*Source extract:*
Question on redundancy

everyone seems to suggest a redundancy lumpa is great news, but that's only the case if you can find another job fairly quickly otherwise it wont last long

I'd be off like a shot if someone would give me one year's salary tax free, never mind two!!

I'm only currently entitled to about 26 weeks pay tax free if my role is made redundant.
 


Just a tad. 2 years money of which £30 grand tax free definitely gives you time to knock out a CV or 2. With 23 years as a health care professional in the bag, I would hope the lad manages to pick something up relatively quickly, after mebbes taking a few weeks off to recharge his batteries.
A long holiday is required
 
I got 3 weeks a year with 17 years service a couple years back and a little top up on top.

paid for a new kitchen and a load of building work on the house. Had no more than a couple month off work. can be a blessing in disguise sometimes

ive seen loads of people do well out of it over the years. obviously if you work for a really small or shitty company where its not generous i can see how it could be very different like.

*Provided records:*

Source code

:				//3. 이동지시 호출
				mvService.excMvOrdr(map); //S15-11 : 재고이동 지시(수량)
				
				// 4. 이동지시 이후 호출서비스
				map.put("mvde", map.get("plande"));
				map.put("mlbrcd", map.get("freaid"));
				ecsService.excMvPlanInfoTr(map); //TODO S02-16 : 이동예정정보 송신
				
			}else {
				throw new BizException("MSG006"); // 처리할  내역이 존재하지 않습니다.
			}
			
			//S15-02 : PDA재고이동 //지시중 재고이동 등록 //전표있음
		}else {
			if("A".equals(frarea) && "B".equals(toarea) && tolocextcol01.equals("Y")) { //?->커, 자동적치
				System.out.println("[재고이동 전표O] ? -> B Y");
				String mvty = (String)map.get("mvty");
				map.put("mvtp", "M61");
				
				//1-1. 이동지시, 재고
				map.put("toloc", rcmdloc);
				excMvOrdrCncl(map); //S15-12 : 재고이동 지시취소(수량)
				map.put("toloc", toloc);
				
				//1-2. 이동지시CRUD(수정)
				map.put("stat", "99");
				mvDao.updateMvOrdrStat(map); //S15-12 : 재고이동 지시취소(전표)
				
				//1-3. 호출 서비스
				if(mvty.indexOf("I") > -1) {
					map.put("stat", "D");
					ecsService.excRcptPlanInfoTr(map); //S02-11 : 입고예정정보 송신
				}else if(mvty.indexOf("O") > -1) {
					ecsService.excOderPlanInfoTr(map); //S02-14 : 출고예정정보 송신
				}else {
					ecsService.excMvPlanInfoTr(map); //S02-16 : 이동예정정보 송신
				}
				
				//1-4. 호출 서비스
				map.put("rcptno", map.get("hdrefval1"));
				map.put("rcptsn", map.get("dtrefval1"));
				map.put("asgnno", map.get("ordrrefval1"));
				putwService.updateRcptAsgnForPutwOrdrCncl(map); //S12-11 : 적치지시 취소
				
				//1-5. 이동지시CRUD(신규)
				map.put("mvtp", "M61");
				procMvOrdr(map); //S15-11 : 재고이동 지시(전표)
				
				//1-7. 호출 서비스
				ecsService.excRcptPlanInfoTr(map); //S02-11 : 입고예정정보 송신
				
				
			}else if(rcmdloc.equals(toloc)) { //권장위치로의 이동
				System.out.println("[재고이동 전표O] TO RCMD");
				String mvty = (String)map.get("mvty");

*Exercise directions:*
Transcribe the part of the redundancy discussion that opens with the words containing "paid for a new" and closes with "very different like.".

*Result of the task:*
paid for a new kitchen and a load of building work on the house. Had no more than a couple month off work. can be a blessing in disguise sometimes

ive seen loads of people do well out of it over the years. obviously if you work for a really small or shitty company where its not generous i can see how it could be very different like.